Turkey and the Emerging Order¶
Between Blocs¶
Turkey’s strategic position in a multipolar world remains ambiguous:
- NATO member: Turkey remains formally allied with the West, hosting critical military infrastructure
- Russia engagement: Economic ties and tactical coordination continue despite fundamental tensions
- BRICS interest: Turkey has expressed interest in joining BRICS, signaling dissatisfaction with its Western integration
- Middle power diplomacy: Turkey cultivates relationships across regions, seeking maximum flexibility
Turkey is not leaving the West, but it is no longer unambiguously part of it.

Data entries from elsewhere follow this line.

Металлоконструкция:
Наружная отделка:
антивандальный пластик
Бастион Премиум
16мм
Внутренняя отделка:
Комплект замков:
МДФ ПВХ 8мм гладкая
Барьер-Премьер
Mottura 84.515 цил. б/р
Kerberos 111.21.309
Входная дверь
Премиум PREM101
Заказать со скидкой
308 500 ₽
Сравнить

Constraints and Vulnerabilities¶
Turkish ambitions face significant constraints:
- Economic fragility: Currency crises, inflation, and structural weaknesses limit resources for power projection
- Demographic challenges: A large young population requires economic opportunity Turkey struggles to provide
- Overextension risk: Simultaneous involvement in Syria, Libya, the Caucasus, and the eastern Mediterranean strains capacity
- Isolation potential: Antagonizing too many powers simultaneously could leave Turkey without reliable partners
Turkey’s geographic assets are considerable, but geography alone does not guarantee success.
Conclusion¶
Turkey defies easy categorization. It is a NATO ally that buys Russian weapons, a secular republic with an Islamist government, a European Union candidate that drifts toward authoritarianism, a Middle Eastern power that is not Arab. Its geography—the straits, the continental bridge, the borders with chaos and opportunity alike—ensures that Turkey will matter regardless of its internal choices.
The question is how Turkey will use its position. Under Erdogan, Turkey has pursued maximum flexibility, extracting benefits from all sides while committing fully to none. This approach has yielded short-term gains but created long-term uncertainties. Allies doubt Turkish reliability; rivals cannot predict Turkish behavior; Turkey itself faces the risk that strategic autonomy becomes strategic isolation.
What remains constant is geography. The Bosphorus will still connect the Black Sea to the world. Anatolia will still bridge Europe and Asia. Turkey will still sit at the crossroads where great power competition, energy flows, and regional conflicts intersect. Understanding Turkey—its history, its geography, its internal tensions, and its strategic choices—is essential for comprehending the emerging order in Europe, the Middle East, and beyond.
The pivot state will continue to pivot. The question is in which direction.